We discuss the polarization dynamics during solid effect dynamic nuclear polarization (DNP) in a central spin model that consists of an electron surrounded by many nuclei. To this end we use a recently developed formalism and validate first its performance by comparing its predictions to results obtained by solving the Liouville von Neumann master equation. The use of a Monte Carlo method in our formalism makes it possible to significantly increase the number of spins considered in the model system. We then analyse the dependence of the nuclear bulk polarization on the presence of nuclei in the vicinity of the electron and demonstrate that increasing the minimal distance between nuclei and electrons leads to a rise of the nuclear bulk polarization. These observations have implications for the design of radicals that can lead to improved values of nuclear spin polarization. Furthermore, we discuss the potential to extend our formalism to more complex spin systems such as cross effect DNP.

Solid-State Dynamic Nuclear Polarization at 9.4 and 18.8 T from 100 K to Room Temperature

This is an incredible article. It shows the temperature dependence of the DNP enhancement over a wide temperature regime.
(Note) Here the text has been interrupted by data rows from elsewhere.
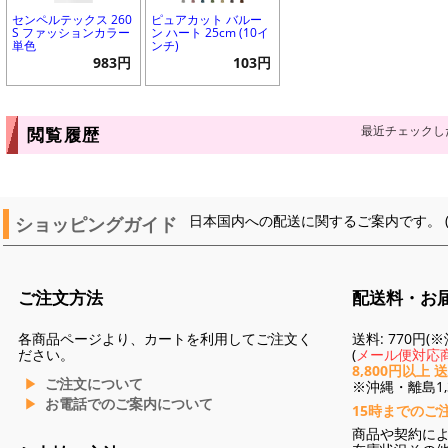
センペルテックス 260
ピュアカット バルー
S ファッションカラー
ン ハート 25cm (10イ
単色
ンチ)
983円
103円
最近チェックし
閲覧履歴
ショッピングガイド
日本国内への配送に関するご案内です。 
ご注文方法
配送料・お
各商品ページより、カートを利用してご注文く
送料: 770円
ださい。
(
メール便対応商
8,800円以上 
ご注文について
※沖縄・離島1,3
お電話でのご案内について
15時までのご
商品や契約に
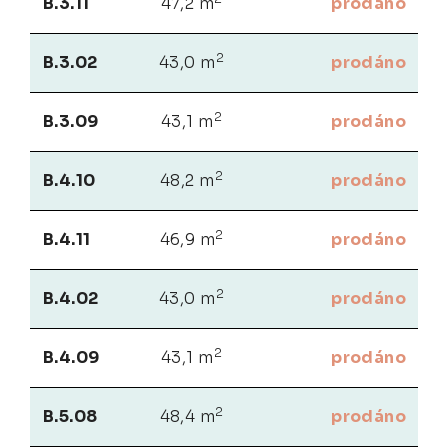
B.3.11
47,2 m
prodáno
2
B.3.02
43,0 m
prodáno
2
B.3.09
43,1 m
prodáno
2
B.4.10
48,2 m
prodáno
2
B.4.11
46,9 m
prodáno
2
B.4.02
43,0 m
prodáno
2
B.4.09
43,1 m
prodáno
2
B.5.08
48,4 m
prodáno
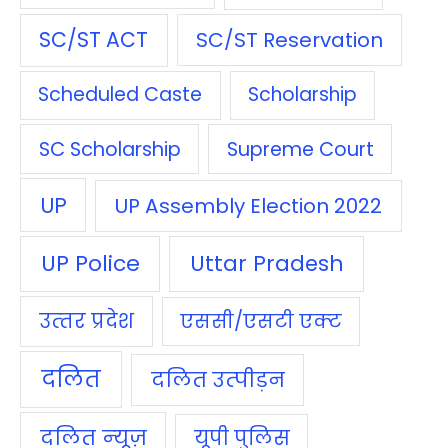
SC/ST ACT
SC/ST Reservation
Scheduled Caste
Scholarship
SC Scholarship
Supreme Court
UP
UP Assembly Election 2022
UP Police
Uttar Pradesh
उत्‍तर प्रदेश
एससी/एसटी एक्‍ट
दलित
दलित उत्‍पीड़न
दलित न्‍यूज़
यूपी पुलिस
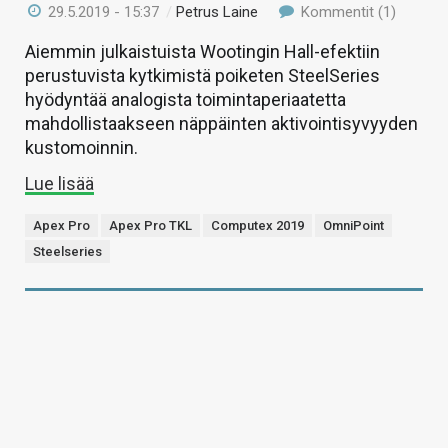
29.5.2019 - 15:37
/
Petrus Laine
Kommentit (1)
Aiemmin julkaistuista Wootingin Hall-efektiin
perustuvista kytkimistä poiketen SteelSeries
hyödyntää analogista toimintaperiaatetta
mahdollistaakseen näppäinten aktivointisyvyyden
kustomoinnin.
Lue lisää
Apex Pro
Apex Pro TKL
Computex 2019
OmniPoint
Steelseries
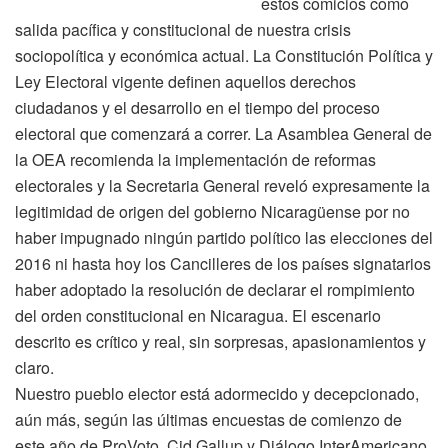
estos comicios como
salida pacífica y constitucional de nuestra crisis
sociopolítica y económica actual. La Constitución Política y
Ley Electoral vigente definen aquellos derechos
ciudadanos y el desarrollo en el tiempo del proceso
electoral que comenzará a correr. La Asamblea General de
la OEA recomienda la implementación de reformas
electorales y la Secretaria General reveló expresamente la
legitimidad de origen del gobierno Nicaragüense por no
haber impugnado ningún partido político las elecciones del
2016 ni hasta hoy los Cancilleres de los países signatarios
haber adoptado la resolución de declarar el rompimiento
del orden constitucional en Nicaragua. El escenario
descrito es crítico y real, sin sorpresas, apasionamientos y
claro.
Nuestro pueblo elector está adormecido y decepcionado,
aún más, según las últimas encuestas de comienzo de
este año de ProVoto, Cid Gallup y Diálogo InterAmericano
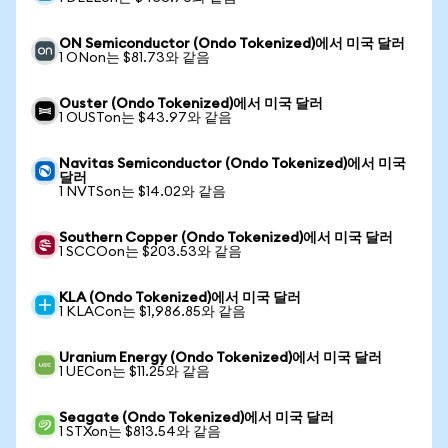
ON Semiconductor (Ondo Tokenized)에서 미국 달러
1 ONon는 $81.73와 같음
Ouster (Ondo Tokenized)에서 미국 달러
1 OUSTon는 $43.97와 같음
Navitas Semiconductor (Ondo Tokenized)에서 미국
달러
1 NVTSon는 $14.02와 같음
Southern Copper (Ondo Tokenized)에서 미국 달러
1 SCCOon는 $203.53와 같음
KLA (Ondo Tokenized)에서 미국 달러
1 KLACon는 $1,986.85와 같음
Uranium Energy (Ondo Tokenized)에서 미국 달러
1 UECon는 $11.25와 같음
Seagate (Ondo Tokenized)에서 미국 달러
1 STXon는 $813.54와 같음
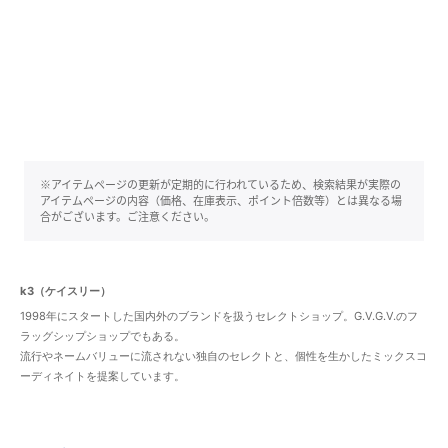
※アイテムページの更新が定期的に行われているため、検索結果が実際の
アイテムページの内容（価格、在庫表示、ポイント倍数等）とは異なる場
合がございます。ご注意ください。
k3（ケイスリー）
1998年にスタートした国内外のブランドを扱うセレクトショップ。G.V.G.V.のフ
ラッグシップショップでもある。
流行やネームバリューに流されない独自のセレクトと、個性を生かしたミックスコ
ーディネイトを提案しています。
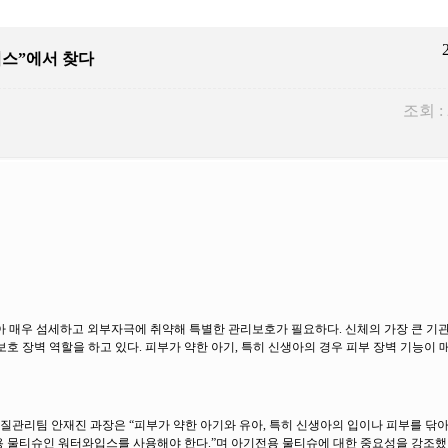
입스”에서 찾다
조회 :
 얇아 매우 섬세하고 외부자극에 취약해 특별한 관리보호가 필요하다. 신체의 가장 큰 기
 보호 장벽 역할을 하고 있다. 피부가 약한 아기, 특히 신생아의 경우 피부 장벽 기능이
리팀 안재진 과장은 “피부가 약한 아기와 유아, 특히 신생아의 입이나 피부를 닦아낼
용 물티슈인 워터와입스를 사용해야 한다.”며 아기전용 물티슈에 대한 중요성을 강조했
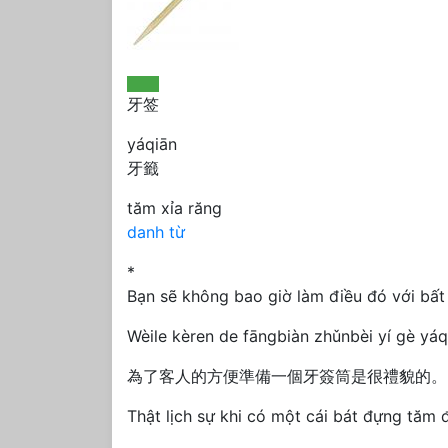
牙签
yáqiān
牙籤
tăm xỉa răng
danh từ
*
Bạn sẽ không bao giờ làm điều đó với bất 
Wèile kèren de fāngbiàn zhǔnbèi yí gè yáq
為了客人的方便準備一個牙簽筒是很禮貌的。
Thật lịch sự khi có một cái bát đựng tăm 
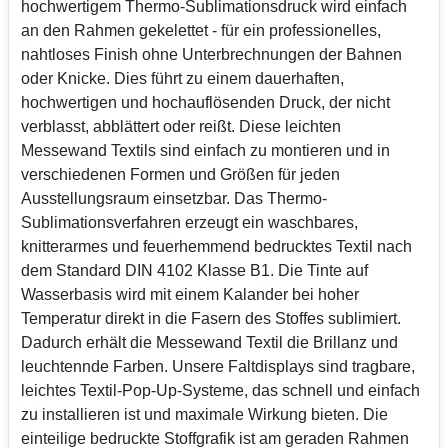
hochwertigem Thermo-Sublimationsdruck wird einfach
an den Rahmen gekelettet - für ein professionelles,
nahtloses Finish ohne Unterbrechnungen der Bahnen
oder Knicke. Dies führt zu einem dauerhaften,
hochwertigen und hochauflösenden Druck, der nicht
verblasst, abblättert oder reißt. Diese leichten
Messewand Textils sind einfach zu montieren und in
verschiedenen Formen und Größen für jeden
Ausstellungsraum einsetzbar. Das Thermo-
Sublimationsverfahren erzeugt ein waschbares,
knitterarmes und feuerhemmend bedrucktes Textil nach
dem Standard DIN 4102 Klasse B1. Die Tinte auf
Wasserbasis wird mit einem Kalander bei hoher
Temperatur direkt in die Fasern des Stoffes sublimiert.
Dadurch erhält die Messewand Textil die Brillanz und
leuchtennde Farben. Unsere Faltdisplays sind tragbare,
leichtes Textil-Pop-Up-Systeme, das schnell und einfach
zu installieren ist und maximale Wirkung bieten. Die
einteilige bedruckte Stoffgrafik ist am geraden Rahmen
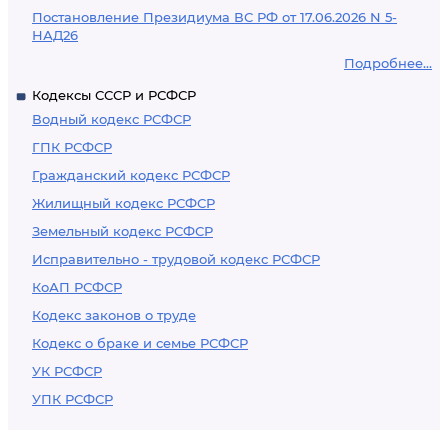
Постановление Президиума ВС РФ от 17.06.2026 N 5-
НАД26
Подробнее...
Кодексы СССР и РСФСР
Водный кодекс РСФСР
ГПК РСФСР
Гражданский кодекс РСФСР
Жилищный кодекс РСФСР
Земельный кодекс РСФСР
Исправительно - трудовой кодекс РСФСР
КоАП РСФСР
Кодекс законов о труде
Кодекс о браке и семье РСФСР
УК РСФСР
УПК РСФСР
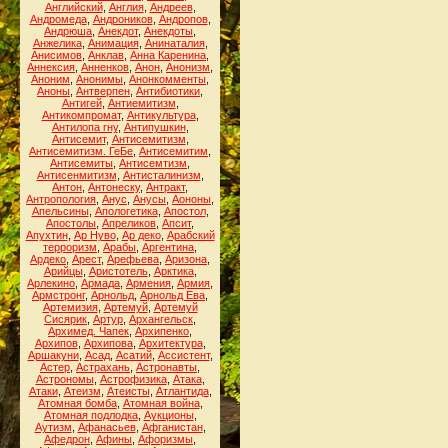
Английский
,
Англия
,
Андреев
,
Андромеда
,
Андроников
,
Андропов
,
Андрюша
,
Анекдот
,
Анекдоты
,
Анжелика
,
Анимация
,
Анинаталия
,
Анисимов
,
Анклав
,
Анна Каренина
,
Аннексия
,
Анненков
,
Анон
,
Анонизм
,
Аноним
,
Анонимы
,
Анонкомменты
,
Аноны
,
Антверпен
,
Антибиотики
,
Антигей
,
Антиемитизм
,
Антикомпромат
,
Антикультура
,
Антилопа гну
,
Антипушкин
,
Антисемит
,
Антисемитизм
,
Антисемитизм. ГеБе
,
Антисемитим
,
Антисемиты
,
Антисемтизм
,
Антисенмитизм
,
Антисталинизм
,
Антон
,
Антонеску
,
Антракт
,
Антропология
,
Анус
,
Анусы
,
Аононы
,
Апельсины
,
Апологетика
,
Апостол
,
Апостолы
,
Апреликов
,
Апсит
,
Апухтин
,
Ар Нуво
,
Ар деко
,
Арабский
терроризм
,
Арабы
,
Аргентина
,
Ардеко
,
Арест
,
Арефьева
,
Аризона
,
Арийцы
,
Аристотель
,
Арктика
,
Арлекино
,
Армада
,
Армения
,
Армия
,
Армстронг
,
Арнольд
,
Арнольд Ева
,
Артемизия
,
Артемуй
,
Артемуй
Сисярик
,
Артур
,
Архангельск
,
Архимед. Чапек
,
Архипенко
,
Архипов
,
Архипова
,
Архитектура
,
Аршакуни
,
Асад
,
Асатий
,
Ассистент
,
Астер
,
Астрахань
,
Астронавты
,
Астрономы
,
Астрофизика
,
Атака
,
Атаки
,
Атеизм
,
Атеисты
,
Атлантида
,
Атомная бомба
,
Атомная война
,
Атомная подлодка
,
Аукционы
,
Аутизм
,
Афанасьев
,
Афганистан
,
Афедрон
,
Афины
,
Афоризмы
,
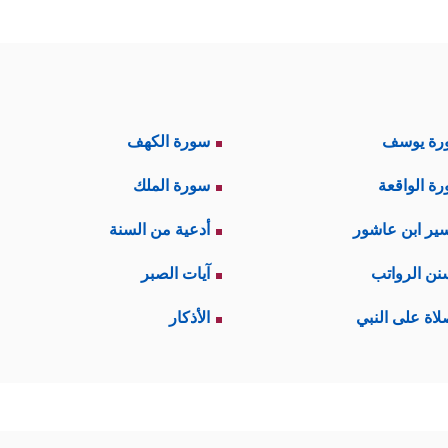
رة يوسف
سورة الكهف
ة الواقعة
سورة الملك
ير ابن عاشور
أدعية من السنة
نن الرواتب
آيات الصبر
لاة على النبي
الأذكار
Most importantly it shows that at room temperature still an enhancement of 15-20 can be achieved.
Just a few years ago the common believe was that solid-state MAS-DNP experiments have to be performed at 90 K or below. This article clearly demonstrates that there is still so much room for improvements of DNP. I think the most exciting moments in DNP are still ahead of us and the method has the potential to become an integral part of the DNP toolbox.

Lelli, M., et al., Solid-State Dynamic Nuclear Polarization at 9.4 and 18.8 T from 100 K to Room Temperature. J Am Chem Soc, 2015. 137(46): p. 14558-61.

http://www.ncbi.nlm.nih.gov/pubmed/26555676

Efficient dynamic nuclear polarization (DNP) in solids, which enables very high sensitivity NMR experiments, is currently limited to temperatures of around 100 K and below. Here we show how by choosing an adequate solvent, (1)H cross effect DNP enhancements of over 80 can be obtained at 240 K. To achieve this we use the biradical TEKPol dissolved in a glassy phase of ortho-terphenyl (OTP). We study the solvent DNP enhancement of both TEKPol and BDPA in OTP in the range from 100 to 300 K at 9.4 and 18.8 T. Surprisingly, we find that the DNP enhancement decreases only relatively slowly for temperatures below the glass transition of OTP (Tg = 243 K), and (1)H enhancements around 15-20 at ambient temperature can be observed. We use this to monitor molecular dynamic transitions in the pharmaceutically relevant solids Ambroxol and Ibuprofen.